═════ Extracted information ═════
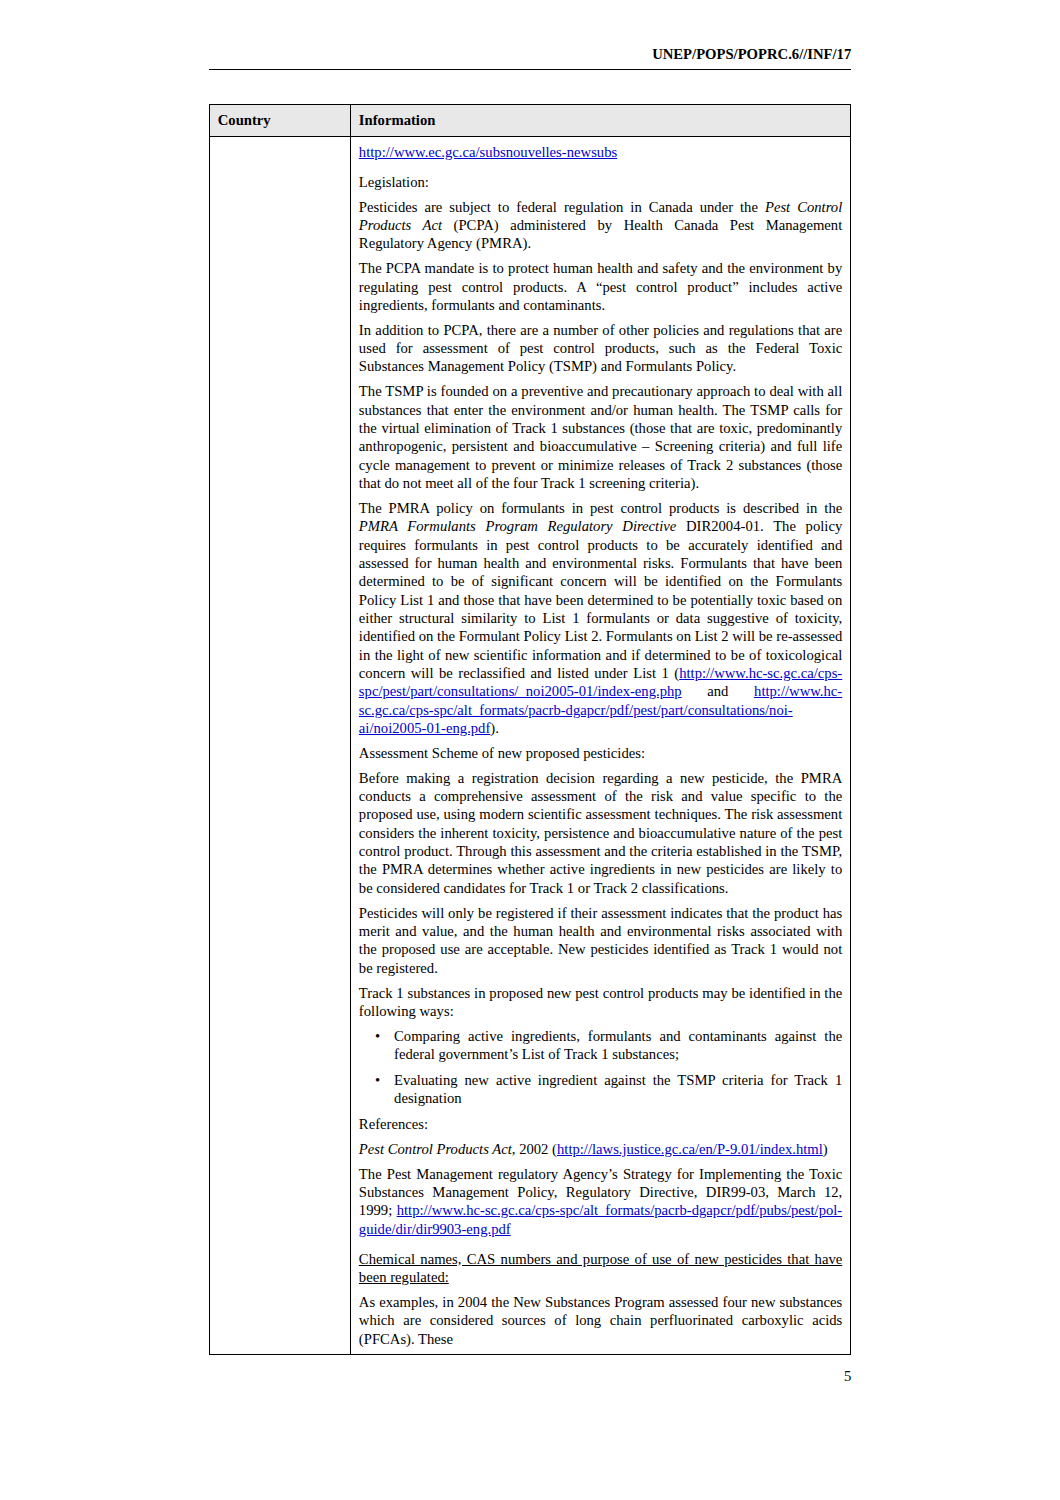UNEP/POPS/POPRC.6//INF/17
| Country | Information |
| --- | --- |
| | http://www.ec.gc.ca/subsnouvelles-newsubs Legislation: Pesticides are subject to federal regulation in Canada under the Pest Control Products Act (PCPA) administered by Health Canada Pest Management Regulatory Agency (PMRA). The PCPA mandate is to protect human health and safety and the environment by regulating pest control products. A “pest control product” includes active ingredients, formulants and contaminants. In addition to PCPA, there are a number of other policies and regulations that are used for assessment of pest control products, such as the Federal Toxic Substances Management Policy (TSMP) and Formulants Policy. The TSMP is founded on a preventive and precautionary approach to deal with all substances that enter the environment and/or human health. The TSMP calls for the virtual elimination of Track 1 substances (those that are toxic, predominantly anthropogenic, persistent and bioaccumulative – Screening criteria) and full life cycle management to prevent or minimize releases of Track 2 substances (those that do not meet all of the four Track 1 screening criteria). The PMRA policy on formulants in pest control products is described in the PMRA Formulants Program Regulatory Directive DIR2004-01. The policy requires formulants in pest control products to be accurately identified and assessed for human health and environmental risks. Formulants that have been determined to be of significant concern will be identified on the Formulants Policy List 1 and those that have been determined to be potentially toxic based on either structural similarity to List 1 formulants or data suggestive of toxicity, identified on the Formulant Policy List 2. Formulants on List 2 will be re-assessed in the light of new scientific information and if determined to be of toxicological concern will be reclassified and listed under List 1 ( http://www.hc-sc.gc.ca/cps-spc/pest/part/consultations/_noi2005-01/index-eng.php and http://www.hc-sc.gc.ca/cps-spc/alt_formats/pacrb-dgapcr/pdf/pest/part/consultations/noi-ai/noi2005-01-eng.pdf ). Assessment Scheme of new proposed pesticides: Before making a registration decision regarding a new pesticide, the PMRA conducts a comprehensive assessment of the risk and value specific to the proposed use, using modern scientific assessment techniques. The risk assessment considers the inherent toxicity, persistence and bioaccumulative nature of the pest control product. Through this assessment and the criteria established in the TSMP, the PMRA determines whether active ingredients in new pesticides are likely to be considered candidates for Track 1 or Track 2 classifications. Pesticides will only be registered if their assessment indicates that the product has merit and value, and the human health and environmental risks associated with the proposed use are acceptable. New pesticides identified as Track 1 would not be registered. Track 1 substances in proposed new pest control products may be identified in the following ways: Comparing active ingredients, formulants and contaminants against the federal government’s List of Track 1 substances; Evaluating new active ingredient against the TSMP criteria for Track 1 designation References: Pest Control Products Act , 2002 ( http://laws.justice.gc.ca/en/P-9.01/index.html ) The Pest Management regulatory Agency’s Strategy for Implementing the Toxic Substances Management Policy, Regulatory Directive, DIR99-03, March 12, 1999; http://www.hc-sc.gc.ca/cps-spc/alt_formats/pacrb-dgapcr/pdf/pubs/pest/pol-guide/dir/dir9903-eng.pdf Chemical names, CAS numbers and purpose of use of new pesticides that have been regulated: As examples, in 2004 the New Substances Program assessed four new substances which are considered sources of long chain perfluorinated carboxylic acids (PFCAs). These |
5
═════
• What you have to do: Would you return the material exactly, images excluded?

• Task result:
UNEP/POPS/POPRC.6//INF/17
| Country | Information |
| --- | --- |
| | http://www.ec.gc.ca/subsnouvelles-newsubs Legislation: Pesticides are subject to federal regulation in Canada under the Pest Control Products Act (PCPA) administered by Health Canada Pest Management Regulatory Agency (PMRA). The PCPA mandate is to protect human health and safety and the environment by regulating pest control products. A “pest control product” includes active ingredients, formulants and contaminants. In addition to PCPA, there are a number of other policies and regulations that are used for assessment of pest control products, such as the Federal Toxic Substances Management Policy (TSMP) and Formulants Policy. The TSMP is founded on a preventive and precautionary approach to deal with all substances that enter the environment and/or human health. The TSMP calls for the virtual elimination of Track 1 substances (those that are toxic, predominantly anthropogenic, persistent and bioaccumulative – Screening criteria) and full life cycle management to prevent or minimize releases of Track 2 substances (those that do not meet all of the four Track 1 screening criteria). The PMRA policy on formulants in pest control products is described in the PMRA Formulants Program Regulatory Directive DIR2004-01. The policy requires formulants in pest control products to be accurately identified and assessed for human health and environmental risks. Formulants that have been determined to be of significant concern will be identified on the Formulants Policy List 1 and those that have been determined to be potentially toxic based on either structural similarity to List 1 formulants or data suggestive of toxicity, identified on the Formulant Policy List 2. Formulants on List 2 will be re-assessed in the light of new scientific information and if determined to be of toxicological concern will be reclassified and listed under List 1 ( http://www.hc-sc.gc.ca/cps-spc/pest/part/consultations/_noi2005-01/index-eng.php and http://www.hc-sc.gc.ca/cps-spc/alt_formats/pacrb-dgapcr/pdf/pest/part/consultations/noi-ai/noi2005-01-eng.pdf ). Assessment Scheme of new proposed pesticides: Before making a registration decision regarding a new pesticide, the PMRA conducts a comprehensive assessment of the risk and value specific to the proposed use, using modern scientific assessment techniques. The risk assessment considers the inherent toxicity, persistence and bioaccumulative nature of the pest control product. Through this assessment and the criteria established in the TSMP, the PMRA determines whether active ingredients in new pesticides are likely to be considered candidates for Track 1 or Track 2 classifications. Pesticides will only be registered if their assessment indicates that the product has merit and value, and the human health and environmental risks associated with the proposed use are acceptable. New pesticides identified as Track 1 would not be registered. Track 1 substances in proposed new pest control products may be identified in the following ways: Comparing active ingredients, formulants and contaminants against the federal government’s List of Track 1 substances; Evaluating new active ingredient against the TSMP criteria for Track 1 designation References: Pest Control Products Act , 2002 ( http://laws.justice.gc.ca/en/P-9.01/index.html ) The Pest Management regulatory Agency’s Strategy for Implementing the Toxic Substances Management Policy, Regulatory Directive, DIR99-03, March 12, 1999; http://www.hc-sc.gc.ca/cps-spc/alt_formats/pacrb-dgapcr/pdf/pubs/pest/pol-guide/dir/dir9903-eng.pdf Chemical names, CAS numbers and purpose of use of new pesticides that have been regulated: As examples, in 2004 the New Substances Program assessed four new substances which are considered sources of long chain perfluorinated carboxylic acids (PFCAs). These |
5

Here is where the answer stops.